Angle droit
Avertissement sans date d’expiration
Alain n’en revient pas: son employeur, une entreprise privée de logistique, le réprimande par e-mail pour son comportement. Un avertissement est formulé dans le message électronique. «Si, à l’avenir, un cas de non-respect de vos devoirs doit à nouveau se produire, l’employeur se réserve le droit de prononcer un licenciement à votre encontre». Alain bute sur la dernière phrase. Doit-il supporter cette épée de Damoclès pour le restant de son temps d’engagement dans cette entreprise? Est-ce qu’un avertissement sans date d’expiration est permis sur le plan juridique?
Si un collaborateur ne respecte pas les directives de l’employeur, ce dernier peut prononcer une mesure disciplinaire qui peut aussi inclure un avertissement. L’employeur doit alors réprimander son collaborateur pour le non-respect des devoirs clairement, de manière à écarter tout malentendu. Il peut le menacer de devoir prendre des dispositions plus sévères si le problème perdure, on parle alors de licenciement ou de réparation des dommages. L’avertissement ne doit revêtir aucune forme particulière, par e-mail comme ici.
Après un avertissement l’employeur peut théoriquement licencier son employé même si ce dernier se comporte de manière irréprochable par la suite. Toutefois s’il n’y a pas d’autres motifs ou des faits nouveaux par rapport à ce qui est reproché dans l’avertissement, on peut se demander s’il ne s’agit pas d’un licenciement abusif.

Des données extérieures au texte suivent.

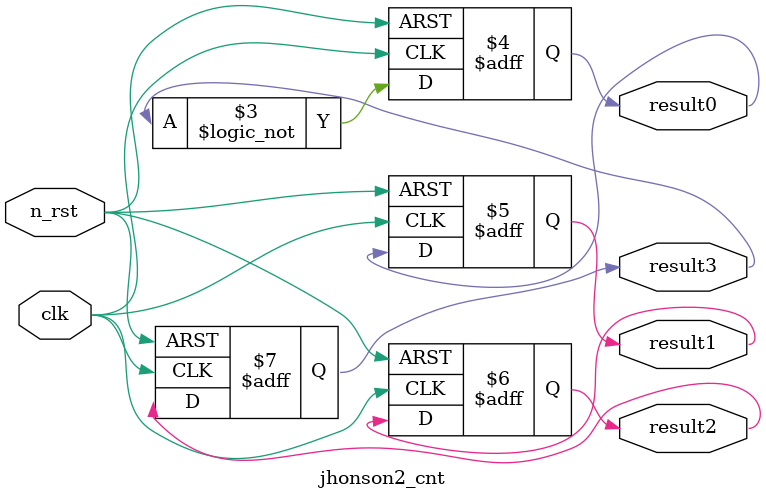
<source format=v>
module jhonson2_cnt(
    clk,
    n_rst,
    result0,
    result1,
    result2,
    result3,
);

input clk;
input n_rst;

output reg result0;
output reg result1;
output reg result2;
output reg result3;

always@(posedge clk or negedge n_rst) begin
    if(!n_rst) begin
        result0 <= 1'b0;
        result1 <= 1'b0;
        result2 <= 1'b0;
        result3 <= 1'b0;  
    end
    else begin
        result0 <= !result3;
        result1 <= result0;
        result2 <= result1;
        result3 <= result2;
    end
end

endmodule
</source>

Mais si après l’avertissement il y a récidive ou si d’autres manquements son constatés, l’employeur peut mettre en oeuvre sa menace. Ici le facteur temps joue un rôle: si l’avertissement a été donné depuis un bon moment déjà, il ne pourra jouer qu’un rôle moindre dans les motifs de licenciement.
Dès lors, un avertissement sans date d’expiration comporte un caractère arbitraire et peut être source de tracasseries, et ceci va à l’encontre du devoir d’assistance de l’employeur. Combien de temps cet avertissement va être conservé dans le dossier personnel? Selon la Loi sur la protection des données, il faut évaluer si, et dans quelle mesure, au fil du temps l’avertissement est encore d’une quelconque importance pour les rapports de travail. En cas de conflit, c’est le juge qui devra décider, en prenant en considération toutes les circonstances.
Le préposé fédéral à la protection des données et à la transparence recommande un examen régulier du dossier personnel à intervalles de deux ans. Notez bien: ceci est une simple recommandation et non pas une prescription. Si l’employeur l’utilise comme moyen de pression pour pouvoir ramener l’employé «dans le droit chemin» à tout moment, ça ne serait pas admissible et Alain serait alors bien avisé de s’adresser au service d’assistance judiciaire professionnelle du SEV!